-------- Input material
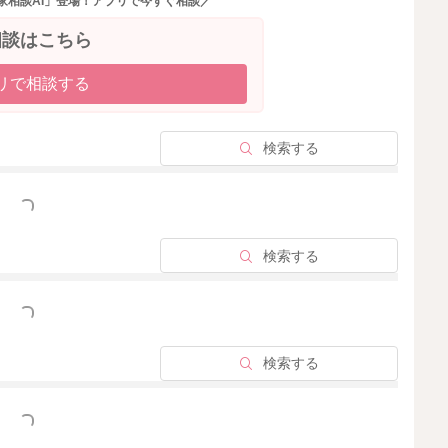
家相談AI」登場！アプリで今すぐ相談／
相談はこちら
リで相談する
検索する
っと見る
検索する
っと見る
検索する
っと見る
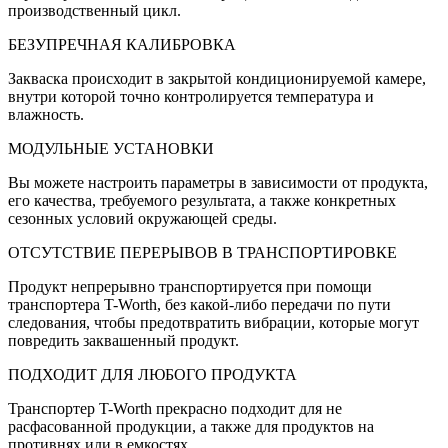
производственный цикл.
БЕЗУПРЕЧНАЯ КАЛИБРОВКА
Закваска происходит в закрытой кондиционируемой камере,
внутри которой точно контролируется температура и
влажность.
МОДУЛЬНЫЕ УСТАНОВКИ
Вы можете настроить параметры в зависимости от продукта,
его качества, требуемого результата, а также конкретных
сезонных условий окружающей среды.
ОТСУТСТВИЕ ПЕРЕРЫВОВ В ТРАНСПОРТИРОВКЕ
Продукт непрерывно транспортируется при помощи
транспортера T-Worth, без какой-либо передачи по пути
следования, чтобы предотвратить вибрации, которые могут
повредить заквашенный продукт.
ПОДХОДИТ ДЛЯ ЛЮБОГО ПРОДУКТА
Транспортер T-Worth прекрасно подходит для не
расфасованной продукции, а также для продуктов на
противнях или в емкостях.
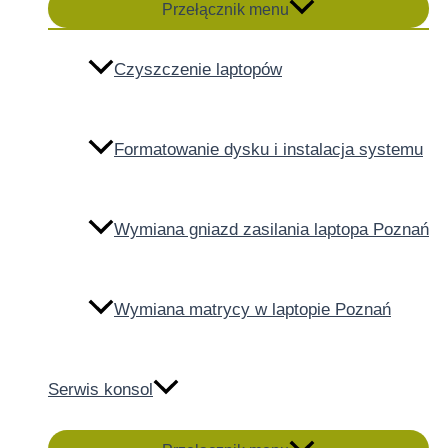
Przełącznik menu
Czyszczenie laptopów
Formatowanie dysku i instalacja systemu
Wymiana gniazd zasilania laptopa Poznań
Wymiana matrycy w laptopie Poznań
Serwis konsol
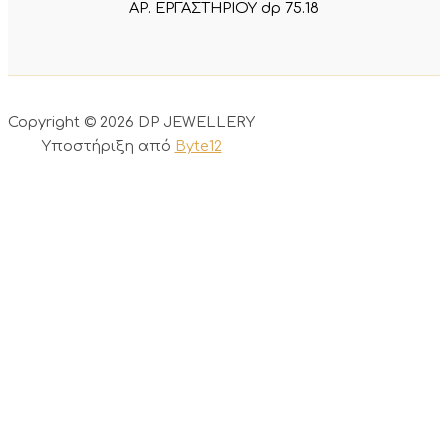
ΑΡ. ΕΡΓΑΣΤΗΡΙΟΥ dp 75.18
Copyright © 2026 DP JEWELLERY
Υποστήριξη από
Byte12
0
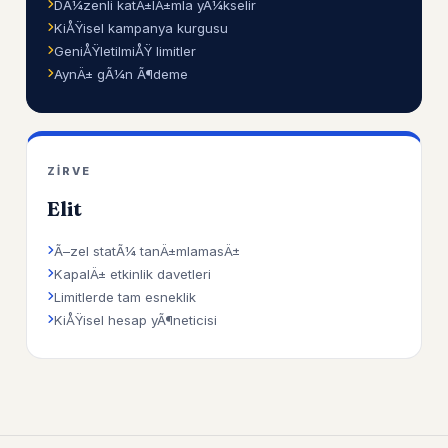
DÃ¼zenli katÄ±lÄ±mla yÃ¼kselir
KiÅŸisel kampanya kurgusu
GeniÅŸletilmiÅŸ limitler
AynÄ± gÃ¼n Ã¶deme
ZIRVE
Elit
Ã–zel statÃ¼ tanÄ±mlamasÄ±
KapalÄ± etkinlik davetleri
Limitlerde tam esneklik
KiÅŸisel hesap yÃ¶neticisi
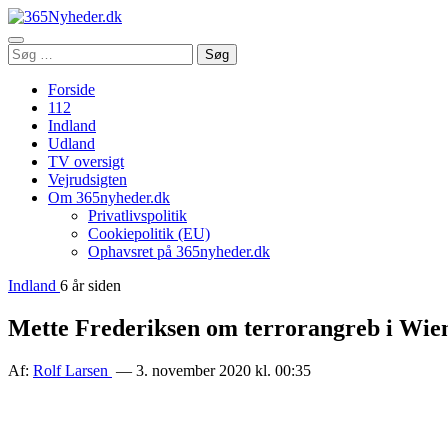
Åbn
Søg
Søg
menu
efter:
Forside
112
Indland
Udland
TV oversigt
Vejrudsigten
Om 365nyheder.dk
Privatlivspolitik
Cookiepolitik (EU)
Ophavsret på 365nyheder.dk
Indland
6 år siden
Mette Frederiksen om terrorangreb i Wien
Af:
Rolf Larsen
— 3. november 2020 kl. 00:35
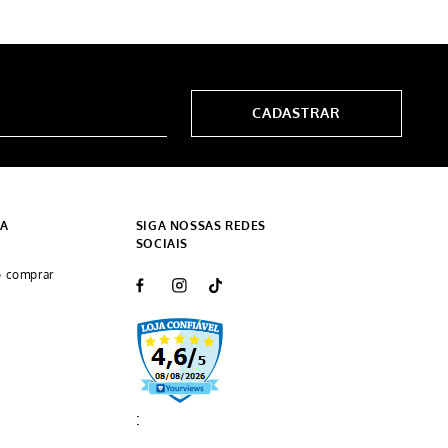
CADASTRAR
DA
SIGA NOSSAS REDES
SOCIAIS
 comprar
:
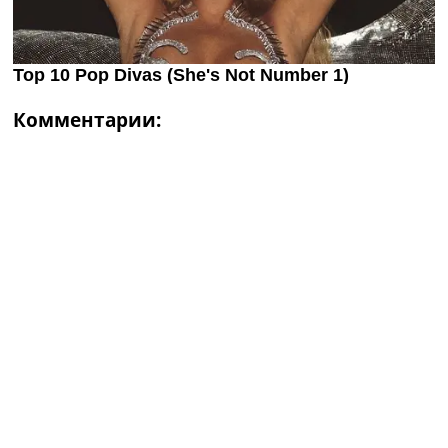
Комментарии:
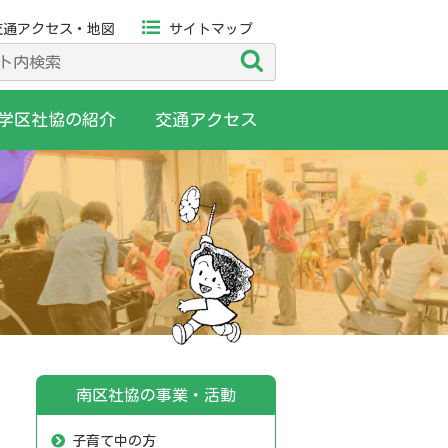
交通アクセス・地図
サイトマップ
検
索
学区社協の紹介
交通アクセス
南区社協の事業・活動
子育て中の方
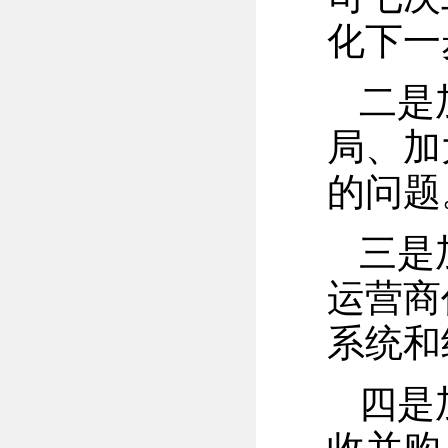
化下一
二是
局、加
的问题
三是
运营商
系统和
四是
----------------
#### [Exercise instructions]
Give back, exactly and without pictures, the stretch of the records above from the line containing "Транспортер T-Worth прекрасно подходит для не" through the line containing "Limitlerde tam esneklik", with both end lines included.

#### [Written solution]
Транспортер T-Worth прекрасно подходит для не
расфасованной продукции, а также для продуктов на
противнях или в емкостях.
Przełącznik menu
Czyszczenie laptopów
Formatowanie dysku i instalacja systemu
Wymiana gniazd zasilania laptopa Poznań
Wymiana matrycy w laptopie Poznań
Serwis konsol
ΑΡ. ΕΡΓΑΣΤΗΡΙΟΥ dp 75.18
Copyright © 2026 DP JEWELLERY
Υποστήριξη από
Byte12
0
DÃ¼zenli katÄ±lÄ±mla yÃ¼kselir
KiÅŸisel kampanya kurgusu
GeniÅŸletilmiÅŸ limitler
AynÄ± gÃ¼n Ã¶deme
ZIRVE
Elit
Ã–zel statÃ¼ tanÄ±mlamasÄ±
KapalÄ± etkinlik davetleri
Limitlerde tam esneklik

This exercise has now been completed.